Besa Carney performs her art through multiple musical outlets and programs



PRACTICING AT THE PARK: freshman Besa Carney plucks notes on her acoustic guitar. Carney has been playing guitar for over 11 years.

Isabella del Nido, Arts/Graphics Editor

As she peers into the crowd, freshman Besa Carney ponders the next strum of her guitar.

On stage, she prepares herself as she perfectly places each finger feeling the strings, blinded by the spotlights, and the crowd anticipates her acoustic performance. For over 11 years, Carney has trained for this exact moment.

Working with private music instructor Graham Reynolds for the past three years, Carney believes her skills have expanded and she has since become a more experienced performer.

“I’ve been making music before I knew I could actually make music,” Carney said. “Working with Graham Reynolds has helped me to expand my music knowledge; Graham is a Grammy Award nominee and he has written for movies and soundtracks like the ‘Last Flag Flying,’ starring Steve Carell and ‘Where’d You Go Bernadette.’” Along with Reynolds, Carney facilitates her skills by practicing with multiple different advisors. Although she participates in the Bowie music programs, Carney leans towards more independent instruction. Pianist Roger Chenu, one of her instructors, owns his own piano studio dedicated to helping people of all ages hone their skills.
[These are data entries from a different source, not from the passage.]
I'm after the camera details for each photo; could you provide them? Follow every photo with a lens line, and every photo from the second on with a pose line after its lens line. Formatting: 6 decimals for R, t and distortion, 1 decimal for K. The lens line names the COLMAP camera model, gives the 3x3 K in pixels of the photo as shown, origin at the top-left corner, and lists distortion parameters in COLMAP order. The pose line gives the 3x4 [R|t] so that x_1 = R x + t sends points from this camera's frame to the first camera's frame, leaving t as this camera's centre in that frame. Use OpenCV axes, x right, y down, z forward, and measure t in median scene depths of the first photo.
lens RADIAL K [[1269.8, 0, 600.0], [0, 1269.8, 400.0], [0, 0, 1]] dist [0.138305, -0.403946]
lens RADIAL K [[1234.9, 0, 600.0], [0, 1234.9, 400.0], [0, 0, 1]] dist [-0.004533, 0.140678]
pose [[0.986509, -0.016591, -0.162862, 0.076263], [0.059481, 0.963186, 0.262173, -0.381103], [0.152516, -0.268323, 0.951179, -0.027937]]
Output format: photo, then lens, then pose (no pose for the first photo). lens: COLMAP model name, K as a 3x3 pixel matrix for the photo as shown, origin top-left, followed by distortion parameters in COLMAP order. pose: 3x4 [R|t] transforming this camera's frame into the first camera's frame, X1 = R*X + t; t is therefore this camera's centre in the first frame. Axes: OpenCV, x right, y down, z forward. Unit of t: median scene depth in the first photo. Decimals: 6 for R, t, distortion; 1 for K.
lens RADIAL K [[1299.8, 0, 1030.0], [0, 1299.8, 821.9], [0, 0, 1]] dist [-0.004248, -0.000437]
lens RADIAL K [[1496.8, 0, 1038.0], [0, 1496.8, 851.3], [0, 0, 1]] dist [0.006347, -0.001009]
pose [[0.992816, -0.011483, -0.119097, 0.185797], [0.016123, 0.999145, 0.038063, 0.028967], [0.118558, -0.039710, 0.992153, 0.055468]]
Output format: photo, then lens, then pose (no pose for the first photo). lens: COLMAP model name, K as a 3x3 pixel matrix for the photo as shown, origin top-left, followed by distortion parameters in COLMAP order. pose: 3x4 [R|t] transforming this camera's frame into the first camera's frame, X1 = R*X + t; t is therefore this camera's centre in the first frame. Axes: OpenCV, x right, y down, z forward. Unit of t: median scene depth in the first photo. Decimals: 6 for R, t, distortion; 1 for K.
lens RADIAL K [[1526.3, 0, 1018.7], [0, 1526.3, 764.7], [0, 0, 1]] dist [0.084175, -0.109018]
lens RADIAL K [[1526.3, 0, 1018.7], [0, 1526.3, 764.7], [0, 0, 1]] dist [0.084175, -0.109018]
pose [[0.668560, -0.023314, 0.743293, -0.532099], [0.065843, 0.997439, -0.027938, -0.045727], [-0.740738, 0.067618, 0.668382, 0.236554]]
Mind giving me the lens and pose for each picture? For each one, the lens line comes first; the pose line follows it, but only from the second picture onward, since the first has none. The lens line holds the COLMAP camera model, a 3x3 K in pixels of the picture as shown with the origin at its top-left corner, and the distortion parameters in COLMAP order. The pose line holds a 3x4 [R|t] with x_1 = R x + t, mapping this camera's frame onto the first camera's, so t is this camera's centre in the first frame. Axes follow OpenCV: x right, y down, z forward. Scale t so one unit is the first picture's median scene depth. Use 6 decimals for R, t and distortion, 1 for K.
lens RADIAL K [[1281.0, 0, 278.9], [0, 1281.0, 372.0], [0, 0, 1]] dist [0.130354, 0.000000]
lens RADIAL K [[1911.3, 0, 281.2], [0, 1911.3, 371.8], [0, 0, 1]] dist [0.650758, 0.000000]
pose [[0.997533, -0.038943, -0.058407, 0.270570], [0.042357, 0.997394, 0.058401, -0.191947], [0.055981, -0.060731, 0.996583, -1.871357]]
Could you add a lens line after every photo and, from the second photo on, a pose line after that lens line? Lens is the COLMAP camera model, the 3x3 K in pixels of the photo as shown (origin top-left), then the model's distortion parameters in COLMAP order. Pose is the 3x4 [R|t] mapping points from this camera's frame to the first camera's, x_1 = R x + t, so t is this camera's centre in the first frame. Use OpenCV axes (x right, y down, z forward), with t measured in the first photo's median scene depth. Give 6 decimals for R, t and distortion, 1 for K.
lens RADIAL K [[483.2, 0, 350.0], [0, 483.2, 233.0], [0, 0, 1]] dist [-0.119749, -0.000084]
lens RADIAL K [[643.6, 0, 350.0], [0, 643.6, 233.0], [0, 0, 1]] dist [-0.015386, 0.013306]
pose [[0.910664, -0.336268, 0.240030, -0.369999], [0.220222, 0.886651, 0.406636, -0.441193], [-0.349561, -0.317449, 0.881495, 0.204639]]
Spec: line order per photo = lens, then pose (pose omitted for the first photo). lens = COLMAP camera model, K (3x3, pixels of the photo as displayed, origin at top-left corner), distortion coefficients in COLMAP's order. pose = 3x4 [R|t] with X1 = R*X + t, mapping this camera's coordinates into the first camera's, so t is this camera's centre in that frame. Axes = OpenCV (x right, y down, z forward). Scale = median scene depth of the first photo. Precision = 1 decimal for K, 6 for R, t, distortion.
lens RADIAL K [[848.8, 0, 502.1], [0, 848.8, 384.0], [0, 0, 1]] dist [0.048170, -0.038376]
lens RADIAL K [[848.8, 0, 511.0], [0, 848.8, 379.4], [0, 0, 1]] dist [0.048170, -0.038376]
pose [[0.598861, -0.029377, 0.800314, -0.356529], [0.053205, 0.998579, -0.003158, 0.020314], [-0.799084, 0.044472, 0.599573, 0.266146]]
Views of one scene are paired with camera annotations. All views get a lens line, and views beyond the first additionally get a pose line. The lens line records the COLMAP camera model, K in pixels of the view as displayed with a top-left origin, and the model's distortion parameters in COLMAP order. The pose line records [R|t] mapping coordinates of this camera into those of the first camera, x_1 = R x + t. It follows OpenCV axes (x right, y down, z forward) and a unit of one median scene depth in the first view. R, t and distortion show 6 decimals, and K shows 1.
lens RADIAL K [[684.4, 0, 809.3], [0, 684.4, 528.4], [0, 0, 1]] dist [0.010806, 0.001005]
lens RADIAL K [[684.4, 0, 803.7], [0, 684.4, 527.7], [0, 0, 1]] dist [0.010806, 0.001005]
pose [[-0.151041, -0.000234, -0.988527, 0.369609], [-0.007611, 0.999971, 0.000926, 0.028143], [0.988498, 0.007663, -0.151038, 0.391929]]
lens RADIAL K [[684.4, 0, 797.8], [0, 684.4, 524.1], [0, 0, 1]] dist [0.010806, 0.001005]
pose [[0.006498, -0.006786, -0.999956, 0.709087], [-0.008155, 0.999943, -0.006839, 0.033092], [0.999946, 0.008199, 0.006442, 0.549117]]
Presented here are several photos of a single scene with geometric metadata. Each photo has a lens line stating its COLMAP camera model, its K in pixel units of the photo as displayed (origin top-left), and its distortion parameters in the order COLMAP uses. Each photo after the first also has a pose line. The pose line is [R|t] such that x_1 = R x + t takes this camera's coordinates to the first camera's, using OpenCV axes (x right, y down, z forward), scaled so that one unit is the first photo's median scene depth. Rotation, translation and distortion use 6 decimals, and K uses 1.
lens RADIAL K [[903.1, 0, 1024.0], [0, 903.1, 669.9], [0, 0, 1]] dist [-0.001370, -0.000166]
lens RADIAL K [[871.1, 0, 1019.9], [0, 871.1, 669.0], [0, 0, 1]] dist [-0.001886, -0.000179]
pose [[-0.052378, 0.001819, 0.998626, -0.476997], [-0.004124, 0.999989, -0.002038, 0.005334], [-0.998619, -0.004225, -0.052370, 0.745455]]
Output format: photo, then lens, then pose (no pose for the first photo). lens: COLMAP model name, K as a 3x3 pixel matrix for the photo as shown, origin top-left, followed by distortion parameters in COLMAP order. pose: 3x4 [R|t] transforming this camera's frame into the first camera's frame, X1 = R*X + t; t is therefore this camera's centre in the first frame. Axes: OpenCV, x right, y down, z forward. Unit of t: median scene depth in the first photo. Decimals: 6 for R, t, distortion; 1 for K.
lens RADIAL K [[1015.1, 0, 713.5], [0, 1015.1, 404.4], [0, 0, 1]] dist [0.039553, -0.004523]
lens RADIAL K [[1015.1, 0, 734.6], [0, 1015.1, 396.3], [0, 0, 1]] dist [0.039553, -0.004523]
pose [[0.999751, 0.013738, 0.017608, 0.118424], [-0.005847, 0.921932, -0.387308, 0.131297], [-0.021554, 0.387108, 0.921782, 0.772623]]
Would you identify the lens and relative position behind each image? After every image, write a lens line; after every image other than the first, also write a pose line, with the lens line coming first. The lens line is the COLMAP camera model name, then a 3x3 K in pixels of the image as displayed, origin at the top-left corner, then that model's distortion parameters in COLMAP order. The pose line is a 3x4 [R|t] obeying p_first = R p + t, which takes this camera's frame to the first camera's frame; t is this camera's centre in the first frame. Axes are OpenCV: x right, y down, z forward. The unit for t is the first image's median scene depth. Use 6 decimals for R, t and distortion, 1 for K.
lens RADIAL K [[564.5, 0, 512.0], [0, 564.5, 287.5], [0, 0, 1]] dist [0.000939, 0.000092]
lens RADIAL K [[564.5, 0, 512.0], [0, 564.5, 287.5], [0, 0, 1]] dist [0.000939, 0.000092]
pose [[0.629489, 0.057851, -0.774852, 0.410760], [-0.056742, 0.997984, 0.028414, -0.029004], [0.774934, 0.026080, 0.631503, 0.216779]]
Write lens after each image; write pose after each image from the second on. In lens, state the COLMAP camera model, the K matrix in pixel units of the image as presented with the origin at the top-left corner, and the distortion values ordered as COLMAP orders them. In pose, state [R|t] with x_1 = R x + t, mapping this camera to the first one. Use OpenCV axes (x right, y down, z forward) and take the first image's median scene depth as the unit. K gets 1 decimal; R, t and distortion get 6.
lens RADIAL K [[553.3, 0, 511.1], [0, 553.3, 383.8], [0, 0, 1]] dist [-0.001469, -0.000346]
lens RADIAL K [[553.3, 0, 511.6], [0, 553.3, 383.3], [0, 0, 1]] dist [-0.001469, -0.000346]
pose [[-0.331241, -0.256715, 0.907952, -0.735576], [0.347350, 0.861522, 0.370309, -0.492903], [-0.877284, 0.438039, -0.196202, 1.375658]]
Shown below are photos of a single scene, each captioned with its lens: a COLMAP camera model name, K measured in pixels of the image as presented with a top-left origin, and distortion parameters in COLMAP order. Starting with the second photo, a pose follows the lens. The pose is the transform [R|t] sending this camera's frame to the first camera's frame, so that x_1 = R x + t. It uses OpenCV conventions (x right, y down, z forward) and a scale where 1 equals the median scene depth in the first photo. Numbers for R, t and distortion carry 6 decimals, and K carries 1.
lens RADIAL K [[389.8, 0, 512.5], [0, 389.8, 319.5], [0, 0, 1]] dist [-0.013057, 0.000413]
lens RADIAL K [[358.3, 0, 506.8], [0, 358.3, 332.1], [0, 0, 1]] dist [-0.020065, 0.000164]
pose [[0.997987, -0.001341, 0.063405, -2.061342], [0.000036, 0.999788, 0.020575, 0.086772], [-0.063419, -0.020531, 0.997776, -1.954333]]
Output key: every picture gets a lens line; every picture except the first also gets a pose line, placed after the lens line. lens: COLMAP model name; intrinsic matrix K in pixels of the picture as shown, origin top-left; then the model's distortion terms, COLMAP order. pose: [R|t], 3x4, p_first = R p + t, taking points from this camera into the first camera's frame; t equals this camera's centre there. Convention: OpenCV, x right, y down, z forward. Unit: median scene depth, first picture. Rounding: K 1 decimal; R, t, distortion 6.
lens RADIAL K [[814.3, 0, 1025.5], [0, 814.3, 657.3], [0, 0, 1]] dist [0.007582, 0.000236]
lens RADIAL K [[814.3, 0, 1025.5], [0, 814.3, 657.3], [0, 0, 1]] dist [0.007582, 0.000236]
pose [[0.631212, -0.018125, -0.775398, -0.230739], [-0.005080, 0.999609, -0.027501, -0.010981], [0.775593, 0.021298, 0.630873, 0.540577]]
“I have studied piano, theory, harmony, composition, choir and orchestra conducting and have been performer, composer, conductor, teacher and director of a National Music Conservatory near Paris, France,” Chenu said. “When we came to the states, I decided to open a piano studio; I have been doing group music classes for toddlers; young children, and private lessons for students and adults, and I teach music because I love it.”

When it comes to teaching Carney, her instructors believe that having a positive relationship with students is as important as how often you practice with them. Chenu works with Carney just once a week but has been teaching her for the past 11 years.

“The teaching changes with the age and the evolution of the student,” Chenu said. “Besa is a wonderful student, very gifted. She has music in her and I simply help her to discover it, through music scores, which are like road maps which help you discover the beauty of the world, and you have to learn how to read them to discover the feelings and soul of the composer who has written this music, and that will help you to understand yourself and others.”

Taking part in multi-disciplinary instructions, Carney is also a part of the ACG Youth Orchestra. But when it comes to what she does outside of practice, Carney gives insight to what it really looks like to be a musician.

“In my free time I always write something that’s in my mind,” Carney said. “I found out soon enough that it’s hard to balance school and music, so I decided to take piano and guitar here at Bowie and it’s been super fun.”

As a freshman, Carney participated in school state competitions to showcase her music skills.

“I competed for UIL city/state in Piano and I did regions in Austin,” Carney said.  ‘I won first in both city/state competitions, and I got sixth chair in the state for the TMEA State competition.”

According to Carney’s mother, Aida Likaj-Swierk,  competitions are no easy feat. One of Carney’s first competitions was for Bowie, but while she was in an honorable position, her mother believes she was surrounded by those who were top performers.

“I’ve been to many competitions and they’re all very nerve wracking but fun and very humbling,” Carney said. “I know to expect that there will always be people there that are better and worse than me.

Growing up with music helped Carney to cultivate her love as well as her skills at home, according to Likaj-Swierk.

“Until a few years ago I was the nagger to remind her to practice, but not anymore,’’ Likaj-Swierk said. “Not only is she grown up and mature now, but she loves it and I don’t have to budge on what and how she does it when it comes to music.”

Music can be a form of expression for many students, according to Carney, who claims she goes the extra mile. She believes her love for music is a form of communication, especially when she creates her own music that speaks to her.

“It came naturally to her and she wanted to express her feelings.” Likaj-Swierk said. “She just wanted to have fun with testing different ideas in piano and/or software that she uses. I think Besa speaks better in notes than in words.”

With support from her family, friends, and mentors, Chenu believes that Carney will have the opportunity to  reach her full potential.

“I am just a guide to help Besa in her musical travels,” Chenu said. “Besa loves music, loves to practice, and I think that practicing for her is a joy. She follows directions and we communicate through our mutual love of music. I know that music will always be part of her life, in a way or other. She will find it.”